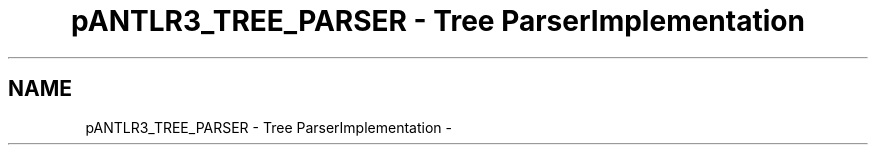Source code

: .TH "pANTLR3_TREE_PARSER - Tree ParserImplementation" 3 "29 Nov 2010" "Version 3.3" "ANTLR3C" \" -*- nroff -*-
.ad l
.nh
.SH NAME
pANTLR3_TREE_PARSER - Tree ParserImplementation \-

*Exercise directions*.
When you reach a picture in the records above, pass over it and transcribe the rest exactly.

*Answer for this exercise*.
Source code

: .TH "pANTLR3_TREE_PARSER - Tree ParserImplementation" 3 "29 Nov 2010" "Version 3.3" "ANTLR3C" \" -*- nroff -*-
.ad l
.nh
.SH NAME
pANTLR3_TREE_PARSER - Tree ParserImplementation \-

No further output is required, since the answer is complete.